┌─ The records

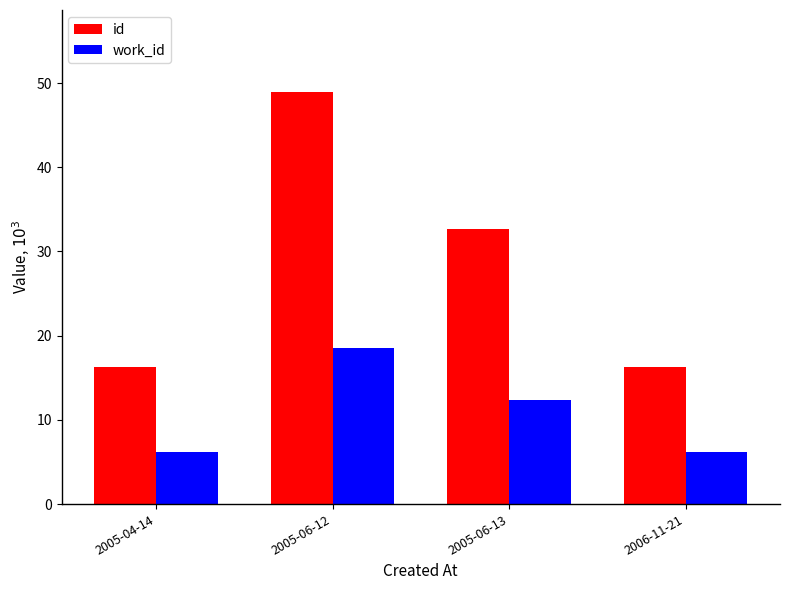

What are all the series names shown in the legend?

id, work_id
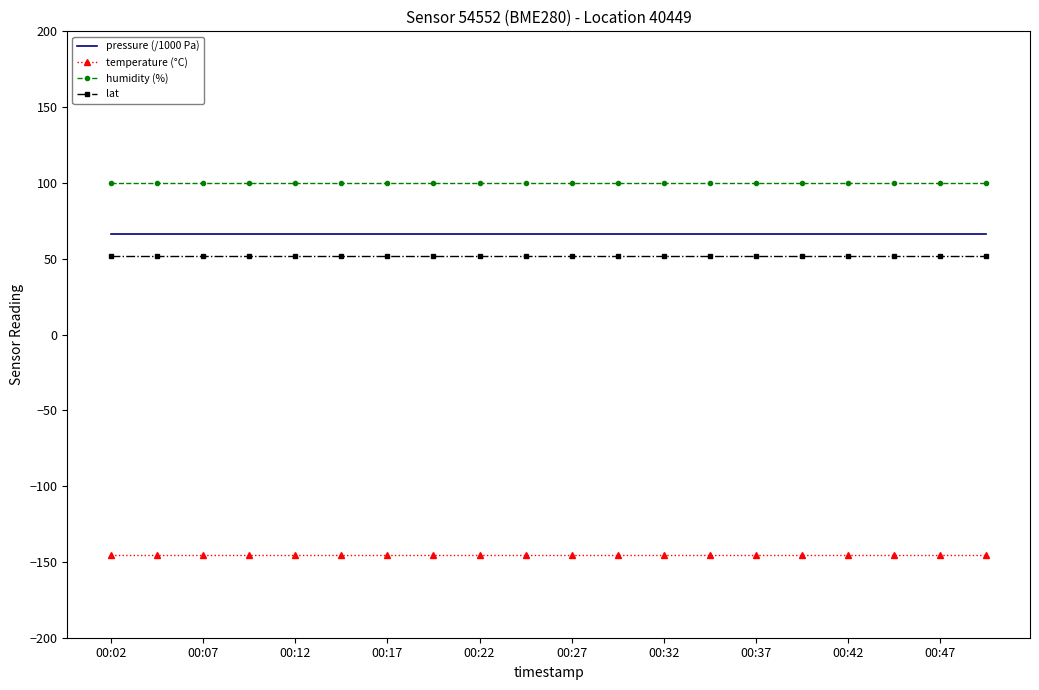

Which series has the largest total across all categories?

humidity (%)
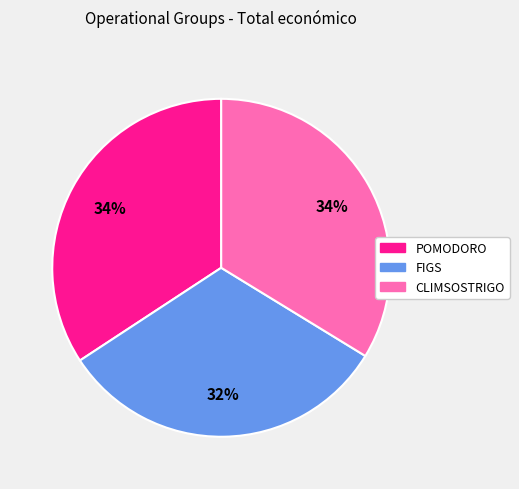

How many slices are in this pie chart?

3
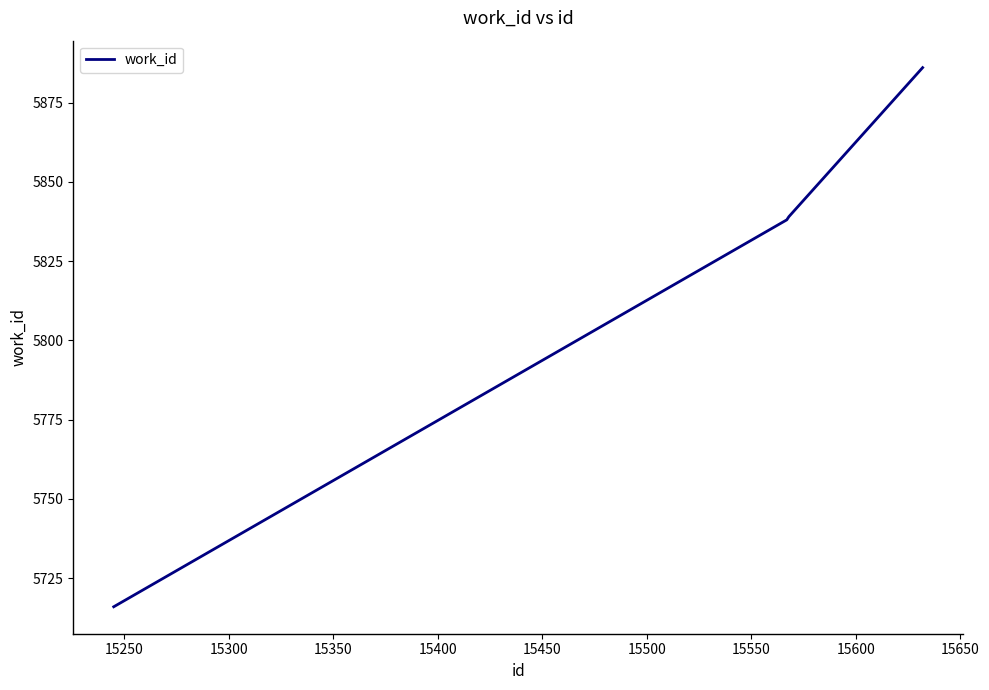

What is the sum of all values?

23279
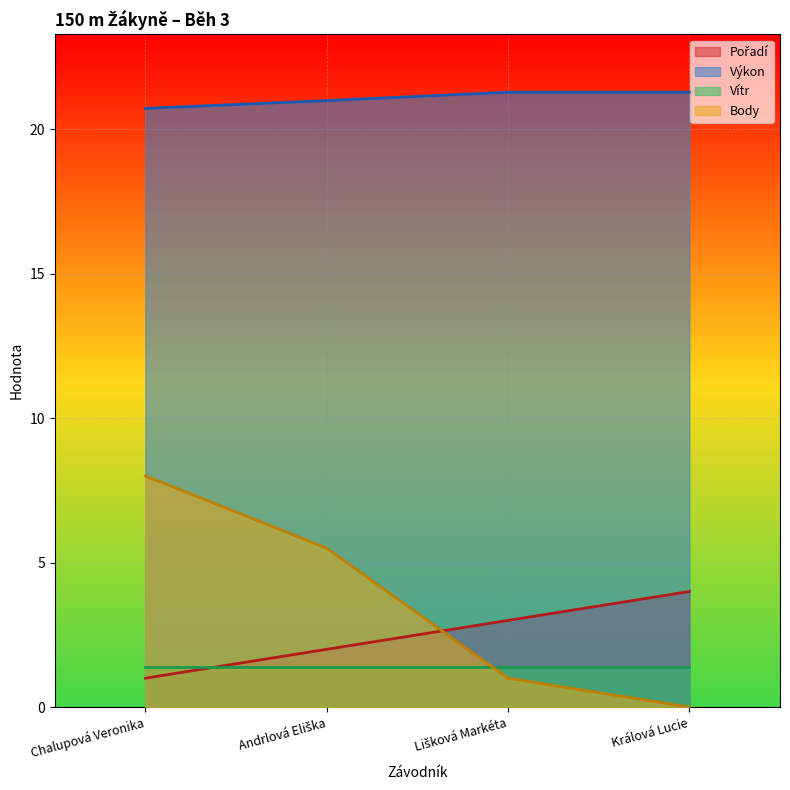

Between which two adjacent categories do Body and Pořadí first intersect?

Andrlová Eliška and Lišková Markéta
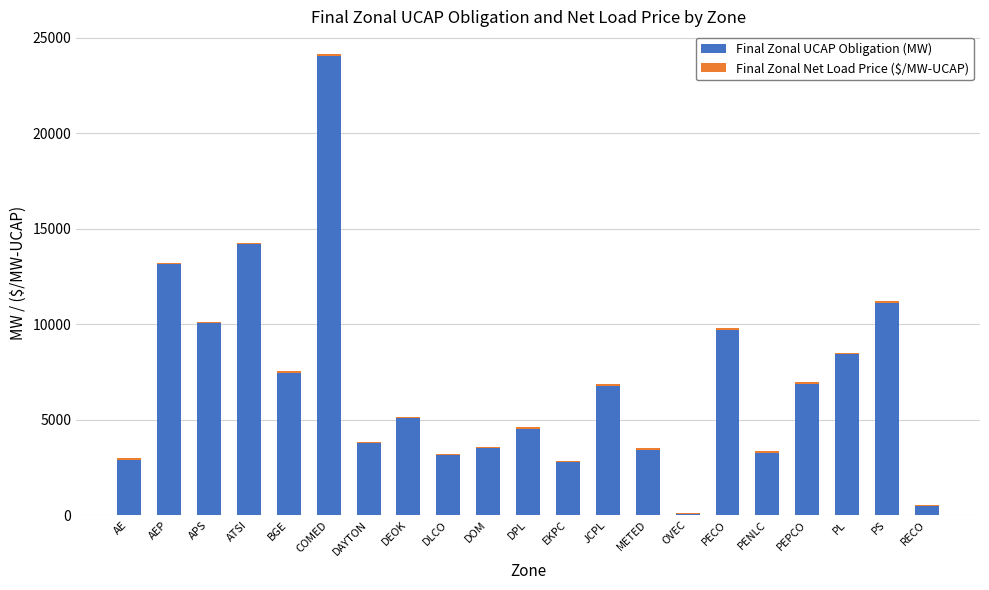

What is the total value across all series at DEOK?

5150.4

└─

Print every row above again word for word, leaving out the pictures.

What are all the series names shown in the legend?

id, work_id

Which series has the largest total across all categories?

humidity (%)

How many slices are in this pie chart?

3

What is the sum of all values?

23279

Between which two adjacent categories do Body and Pořadí first intersect?

Andrlová Eliška and Lišková Markéta

What is the total value across all series at DEOK?

5150.4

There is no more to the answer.